Passei um mês descansando, me alimentando bem, treinando forte e cuidando da saúde. No entanto, a falta do surf me deixava triste e apreensiva.
No fundo sabia que voltaria logo para mais uma temporada. Com o total apoio da minha família e da minha assessora Claudinha, voltei ao Hawaii no dia 1 de dezembro.
Agora, faltam 10 dias para o começo do Pipe Girls, segunda edição do campeonato feminino que rola em Pipeline, Hawaii.
A janela de espera começa no dia 1 de marco e vai até 14. Neste ano, o campeonato vale como etapa do WQS. Desde quando cheguei ao Hawaii, tenho treinado muito e nos últimos dias mudei o foco para o campeonato.

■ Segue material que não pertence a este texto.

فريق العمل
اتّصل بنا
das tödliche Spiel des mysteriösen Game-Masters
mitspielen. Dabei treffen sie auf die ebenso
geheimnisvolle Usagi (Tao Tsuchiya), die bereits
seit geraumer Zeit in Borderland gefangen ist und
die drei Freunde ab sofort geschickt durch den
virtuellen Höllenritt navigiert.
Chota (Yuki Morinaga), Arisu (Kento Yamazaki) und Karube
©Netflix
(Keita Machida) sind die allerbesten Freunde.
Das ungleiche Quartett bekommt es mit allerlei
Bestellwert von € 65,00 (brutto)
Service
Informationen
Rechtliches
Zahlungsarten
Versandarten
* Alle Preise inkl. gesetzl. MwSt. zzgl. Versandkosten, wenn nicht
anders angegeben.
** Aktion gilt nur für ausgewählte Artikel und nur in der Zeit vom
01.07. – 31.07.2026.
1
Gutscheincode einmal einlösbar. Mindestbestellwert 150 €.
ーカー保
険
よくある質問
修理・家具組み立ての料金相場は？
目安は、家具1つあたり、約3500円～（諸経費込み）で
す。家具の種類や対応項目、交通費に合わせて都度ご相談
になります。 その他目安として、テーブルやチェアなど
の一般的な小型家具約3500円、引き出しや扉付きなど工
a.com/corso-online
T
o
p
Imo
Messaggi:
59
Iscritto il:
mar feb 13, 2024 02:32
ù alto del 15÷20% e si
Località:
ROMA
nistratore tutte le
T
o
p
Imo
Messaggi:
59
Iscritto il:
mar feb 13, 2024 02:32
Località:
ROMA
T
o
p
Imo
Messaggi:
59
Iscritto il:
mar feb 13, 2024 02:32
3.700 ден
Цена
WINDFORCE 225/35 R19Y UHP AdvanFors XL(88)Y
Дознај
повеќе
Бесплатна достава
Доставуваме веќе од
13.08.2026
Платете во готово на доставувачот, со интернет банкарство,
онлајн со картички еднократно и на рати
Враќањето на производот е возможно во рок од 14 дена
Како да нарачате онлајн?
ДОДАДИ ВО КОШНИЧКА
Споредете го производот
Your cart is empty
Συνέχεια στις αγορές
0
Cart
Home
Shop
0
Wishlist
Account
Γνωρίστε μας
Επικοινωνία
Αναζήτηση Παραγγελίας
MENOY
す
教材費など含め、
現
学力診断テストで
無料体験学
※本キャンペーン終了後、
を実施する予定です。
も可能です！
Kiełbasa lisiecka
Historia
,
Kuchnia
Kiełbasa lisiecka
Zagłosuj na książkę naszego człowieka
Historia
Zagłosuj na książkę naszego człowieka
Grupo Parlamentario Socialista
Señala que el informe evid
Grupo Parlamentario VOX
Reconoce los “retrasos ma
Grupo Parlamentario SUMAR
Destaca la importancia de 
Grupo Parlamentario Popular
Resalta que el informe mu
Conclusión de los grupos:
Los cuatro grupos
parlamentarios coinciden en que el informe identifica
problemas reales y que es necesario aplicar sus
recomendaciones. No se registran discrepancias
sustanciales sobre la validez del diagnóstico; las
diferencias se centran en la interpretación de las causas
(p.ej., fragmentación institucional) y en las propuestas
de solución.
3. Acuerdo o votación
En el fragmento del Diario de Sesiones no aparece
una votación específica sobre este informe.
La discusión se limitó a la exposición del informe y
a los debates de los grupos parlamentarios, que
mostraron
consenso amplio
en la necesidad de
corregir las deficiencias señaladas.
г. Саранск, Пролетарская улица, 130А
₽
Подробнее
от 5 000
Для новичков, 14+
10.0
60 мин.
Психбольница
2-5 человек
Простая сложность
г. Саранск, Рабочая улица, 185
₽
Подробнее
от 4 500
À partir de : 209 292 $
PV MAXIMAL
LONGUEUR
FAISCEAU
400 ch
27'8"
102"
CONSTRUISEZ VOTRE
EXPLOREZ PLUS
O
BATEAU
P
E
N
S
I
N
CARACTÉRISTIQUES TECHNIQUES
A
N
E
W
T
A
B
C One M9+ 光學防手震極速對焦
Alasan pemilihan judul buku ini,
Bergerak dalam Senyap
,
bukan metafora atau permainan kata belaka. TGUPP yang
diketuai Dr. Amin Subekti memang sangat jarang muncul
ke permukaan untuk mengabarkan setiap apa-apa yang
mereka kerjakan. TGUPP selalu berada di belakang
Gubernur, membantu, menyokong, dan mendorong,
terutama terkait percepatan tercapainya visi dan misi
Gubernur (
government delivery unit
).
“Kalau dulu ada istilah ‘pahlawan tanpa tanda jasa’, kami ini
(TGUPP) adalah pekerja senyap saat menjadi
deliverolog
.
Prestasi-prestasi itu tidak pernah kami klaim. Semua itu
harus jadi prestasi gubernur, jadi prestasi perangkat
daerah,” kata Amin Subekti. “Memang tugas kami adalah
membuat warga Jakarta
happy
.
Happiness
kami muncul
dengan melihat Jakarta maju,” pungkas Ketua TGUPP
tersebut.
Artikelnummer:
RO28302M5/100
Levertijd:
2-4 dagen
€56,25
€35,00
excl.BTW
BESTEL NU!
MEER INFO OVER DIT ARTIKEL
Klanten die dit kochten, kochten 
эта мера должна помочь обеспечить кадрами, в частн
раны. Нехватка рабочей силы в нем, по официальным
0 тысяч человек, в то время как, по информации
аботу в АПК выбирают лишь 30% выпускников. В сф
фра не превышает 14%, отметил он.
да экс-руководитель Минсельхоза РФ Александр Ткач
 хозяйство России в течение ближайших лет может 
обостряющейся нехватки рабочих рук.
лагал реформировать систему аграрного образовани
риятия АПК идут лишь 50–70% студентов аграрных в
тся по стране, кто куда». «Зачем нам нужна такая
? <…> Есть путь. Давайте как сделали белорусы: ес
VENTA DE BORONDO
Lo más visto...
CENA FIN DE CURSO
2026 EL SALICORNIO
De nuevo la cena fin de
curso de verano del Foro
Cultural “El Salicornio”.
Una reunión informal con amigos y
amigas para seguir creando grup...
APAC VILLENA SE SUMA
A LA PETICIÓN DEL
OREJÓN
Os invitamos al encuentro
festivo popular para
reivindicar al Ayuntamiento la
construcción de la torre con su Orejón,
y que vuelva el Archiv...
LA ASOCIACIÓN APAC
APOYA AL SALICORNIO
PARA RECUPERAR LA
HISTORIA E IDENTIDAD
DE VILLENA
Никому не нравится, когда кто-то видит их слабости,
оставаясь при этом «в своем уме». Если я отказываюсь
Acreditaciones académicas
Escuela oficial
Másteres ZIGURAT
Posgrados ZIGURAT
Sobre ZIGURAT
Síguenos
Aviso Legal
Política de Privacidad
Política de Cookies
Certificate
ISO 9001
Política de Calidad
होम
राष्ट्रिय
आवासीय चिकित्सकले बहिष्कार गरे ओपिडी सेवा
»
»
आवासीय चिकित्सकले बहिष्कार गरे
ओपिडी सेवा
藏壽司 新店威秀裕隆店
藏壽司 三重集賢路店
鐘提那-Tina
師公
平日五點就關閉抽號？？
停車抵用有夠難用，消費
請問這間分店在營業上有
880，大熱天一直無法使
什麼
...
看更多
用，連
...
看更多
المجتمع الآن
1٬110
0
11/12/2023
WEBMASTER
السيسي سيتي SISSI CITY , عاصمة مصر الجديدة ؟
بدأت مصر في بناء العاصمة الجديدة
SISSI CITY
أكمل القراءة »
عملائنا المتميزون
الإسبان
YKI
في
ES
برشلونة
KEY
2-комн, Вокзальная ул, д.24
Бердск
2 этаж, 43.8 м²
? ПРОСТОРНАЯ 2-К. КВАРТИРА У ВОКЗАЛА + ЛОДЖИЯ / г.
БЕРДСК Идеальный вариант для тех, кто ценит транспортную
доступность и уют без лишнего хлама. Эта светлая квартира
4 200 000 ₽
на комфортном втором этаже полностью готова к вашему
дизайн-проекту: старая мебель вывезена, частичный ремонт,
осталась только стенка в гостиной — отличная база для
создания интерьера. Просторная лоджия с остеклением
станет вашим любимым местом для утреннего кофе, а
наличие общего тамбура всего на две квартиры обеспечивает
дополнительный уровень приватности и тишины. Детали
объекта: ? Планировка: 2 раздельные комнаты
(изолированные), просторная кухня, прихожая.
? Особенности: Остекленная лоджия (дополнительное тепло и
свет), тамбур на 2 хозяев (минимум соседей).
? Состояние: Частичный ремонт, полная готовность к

Sempre que tem onda surfo em Pipeline pelo menos duas vezes ao dia. Tenho corrido e malhado cinco vezes por semana. Isso mantém o rip e estou me sentindo bem preparada fisicamente e muito animada. Será um privilégio surfar em Pipe com mais três meninas na água.
O crowd em Pipe é muito pesado e isso dificulta muito o treino. Mas, nada que paciência e disposição não resolvam. Vou me concentrar em surfar o melhor possível e não desperdiçar a oportunidade de pegar as séries. A expectativa é grande e agora só resta treinar!
Além de viajar pelo mundo e surfar ondas perfeitas, neste ano pretendo compartilhar minhas experiências com todos os amantes do esporte.